2016.10.19 収入保障・就業不能保険が活況、ニーズ捉え商品が急増

 被保険者が死亡または高度障害状態になったときに年金が支払われる死亡保険「収入保障保険」や、病気やけがによる長期入院などで働けなくなった時に備える「就業不能保険」、就業不能状態を保障する「特定疾病保険」「終身医療保険」などの発売が相次いでいる。背景には、顧客ニーズの高まりと同時に、「マイナス金利の影響で売り止めが相次ぐ貯蓄性商品を補完したい」との保険会社の考えもある。収入保障保険に“就業不能状態の保障”を加えた商品の増加や、商品バージョンアップの動きも顕著だ。
 主力商品に特約を付加する形の商品では、13年12月発売の第一生命「ブライトWay」や15年9月発売の住友生命「未来デザイン(1UP)」などが好調。
 1UPは、社会復帰を支援することをコンセプトに、生前保障から死亡保障を分離して別々に保障を準備できるようにし、「生活保険」との考え方を示した。中小企業市場に強みを持つ大同生命は、経営者の就業不能状態を保障する保険に力を入れているが「今年度も就業不能保障分野を一層開拓していく」としている。

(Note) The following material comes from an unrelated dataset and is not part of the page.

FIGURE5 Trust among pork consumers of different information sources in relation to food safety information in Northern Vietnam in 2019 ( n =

 昨年末以降の動向をみると、15年12月にエヌエヌ生命が新しい「収入保障保険」を、今年3月には太陽生命が「働けなくなったときの保険」を発売した。オリックス生命は、今年5月に発売した特定疾病保障保険「ウィズ」で「生活水準保障」(休業中でも罹患(りかん)前と同じ生活水準を維持できるようにする)という考え方を打ち出した。

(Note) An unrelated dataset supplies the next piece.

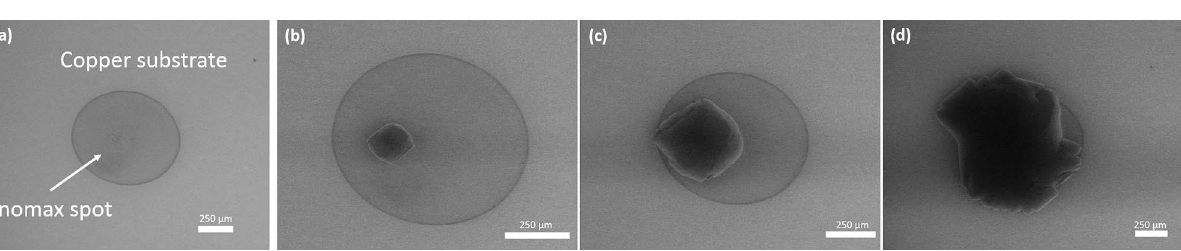
Figure 6. ( a ) Snomax spot on the copper substrate at the condition P = 102 Pa and T = − 20 °C (h ice < 1) where no ice condensation is observed. ( b – d ) Time series of observing a Snomax spot. Ice growth is triggered on the spot at the condition P = 119 Pa, h ice = 1.05 and h SCW = 0.94. Figures b–d are images captured during ice growth at ( b ) t = 0, c) t = 20 s, and d) t = 67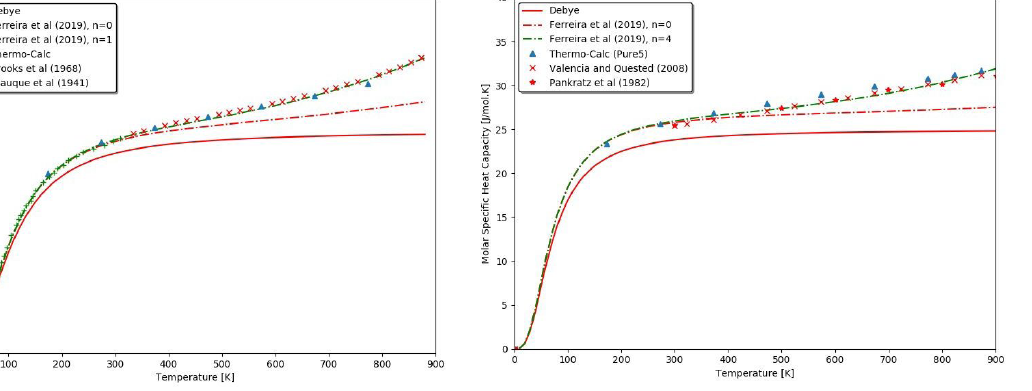
Figure 2. Comparison of the molar heat capacity of pure Al by applying Debye, Thermo-Calc, the present approach, and experimental results of Giauque and Meads 29 and Brooks and Bingham 30 .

 8月にはT&Dフィナンシャル生命が収入保障2商品について、最低年金月額の引き下げや保障範囲の拡大などのリニューアルを行った。
 昨年5月に死亡保障分野に本格参入したメディケア生命は、今年9月に「メディフィット収入保障」の収入保障年金、高度障害年金額毎月5万円タイプの提供を開始した。14年7月に「収入保障保険プレミアム」を発売したチューリッヒ生命は、今年9月に「くらすプラス」(終身医療保険)で就業不能リスクを保障する保険を投入している。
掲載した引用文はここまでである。